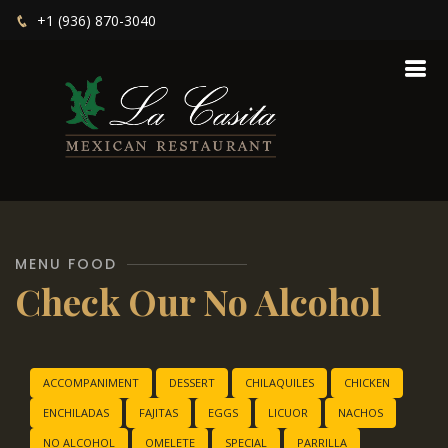
+1 (936) 870-3040
MENU FOOD
Check Our No Alcohol
ACCOMPANIMENT
DESSERT
CHILAQUILES
CHICKEN
ENCHILADAS
FAJITAS
EGGS
LICUOR
NACHOS
NO ALCOHOL
OMELETE
SPECIAL
PARRILLA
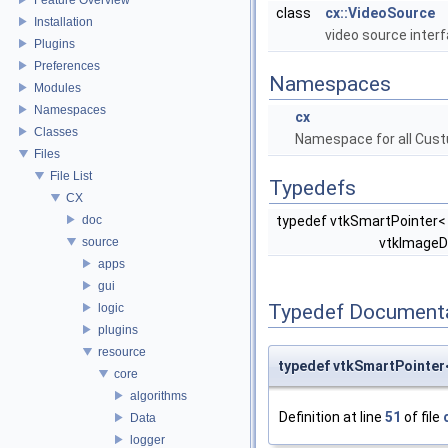
class
cx::VideoSource
Installation
video source inter
Plugins
Preferences
Namespaces
Modules
Namespaces
cx
Classes
Namespace for all Cust
Files
File List
Typedefs
CX
doc
typedef vtkSmartPointer<
source
vtkImageD
apps
gui
Typedef Document
logic
plugins
resource
typedef vtkSmartPointe
core
algorithms
Definition at line
51
of file
Data
logger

#####

Skipping the images, write out the whole listing exactly.

Exercise output →
+1 (936) 870-3040
MENU FOOD
Check Our No Alcohol
ACCOMPANIMENT
DESSERT
CHILAQUILES
CHICKEN
ENCHILADAS
FAJITAS
EGGS
LICUOR
NACHOS
NO ALCOHOL
OMELETE
SPECIAL
PARRILLA
class
cx::VideoSource
Installation
video source inter
Plugins
Preferences
Namespaces
Modules
Namespaces
cx
Classes
Namespace for all Cust
Files
File List
Typedefs
CX
doc
typedef vtkSmartPointer<
source
vtkImageD
apps
gui
Typedef Document
logic
plugins
resource
typedef vtkSmartPointe
core
algorithms
Definition at line
51
of file
Data
logger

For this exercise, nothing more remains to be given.